• _Tasks to perform_
1. How would you put this sentence from the article on the lab-grown windpipe into Spanish: "The only conventional option was a major operation to remove her left lung, a risky procedure with a high mortality rate."
2. Could you pick up the news report on the lab-grown windpipe transplant after its final sentence and carry it on?

• _Excerpted passage_
== Segment start ==
Woman given windpipe created in laboratory

LONDON, England (CNN) — Doctors have given a woman a new windpipe with tissue engineered from her own stem cells in what experts have hailed as a “milestone in medicine.”

The breakthrough allowed Claudia Castillo, 30, to receive a new section of trachea — an airway essential for breathing — without the risk that her body would reject the transplant.

Castillo was given the stem cell surgery, the controversial branch of medicine that some say could lead to human cloning, after suffering a severe lung collapse.

The condition, caused by long-term tuberculosis left Castillo, a Colombian now living in Barcelona, unable to carry out simple domestic duties or care for her two children.

The only conventional option was a major operation to remove her left lung, a risky procedure with a high mortality rate.

A team from the universities of Barcelona, Spain; Bristol, England; and Padua and Milan, Italy, decided instead to replace Castillo’s lower trachea and bronchial tube to her left lung with a lab-grown airway.

The operation, reported Wednesday in the British medical journal The Lancet, has been hailed as a major leap for medicine that could offer new hope for patients suffering from serious illness.
== Segment end ==
• _Information shown_
== Segment start ==
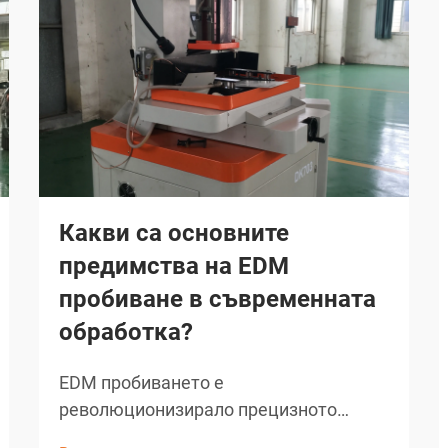
Какви са основните
предимства на EDM
пробиване в съвременната
обработка?
EDM пробиването е
революционизирало прецизното
производство, като предлага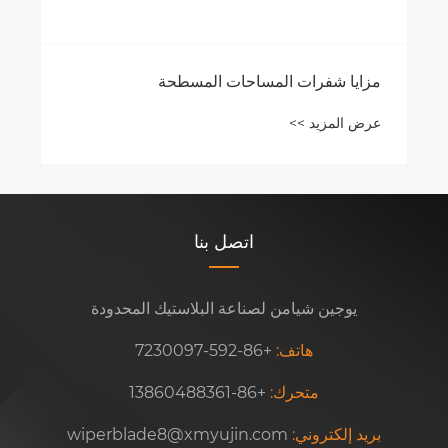
اتصل بنا
يوجين شيامن لصناعة البلاستيك المحدودة
هاتف:
+86-592-7230097
متحرك:
+86-13860488361
بريد إلكتروني:
wiperblade8@xmyujin.com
== Segment end ==
• _Answers to this exercise_
1. La única opción convencional era una operación mayor para extirparle el pulmón izquierdo, un procedimiento arriesgado con una alta tasa de mortalidad.

2.
“Surgeons can now start to see and understand the very real potential for adult stem cells and tissue engineering to radically improve their ability to treat patients with serious diseases,” said Martin Birchall, professor of surgery at the University of Bristol, who was part of the team that did the operation.

“We believe this success has proved that we are on the verge of a new age in surgical care.”

To create the new windpipe, the team took a seven-centimeter (2.75-inch) segment of trachea from a 51-year-old who had died. Over a six-week period, the team then removed all the cells from the donor trachea, because those cells could lead to rejection of the organ after transplant.

All that remained of the donor’s stripped-down trachea was a matrix of collagen, a sort of scaffolding onto which the team then put Castillo’s own stem cells — along with cells taken from a healthy part of her trachea. Birchall had already taken Castillo’s stem cells from her bone marrow and grown them into a large population in his Bristol lab.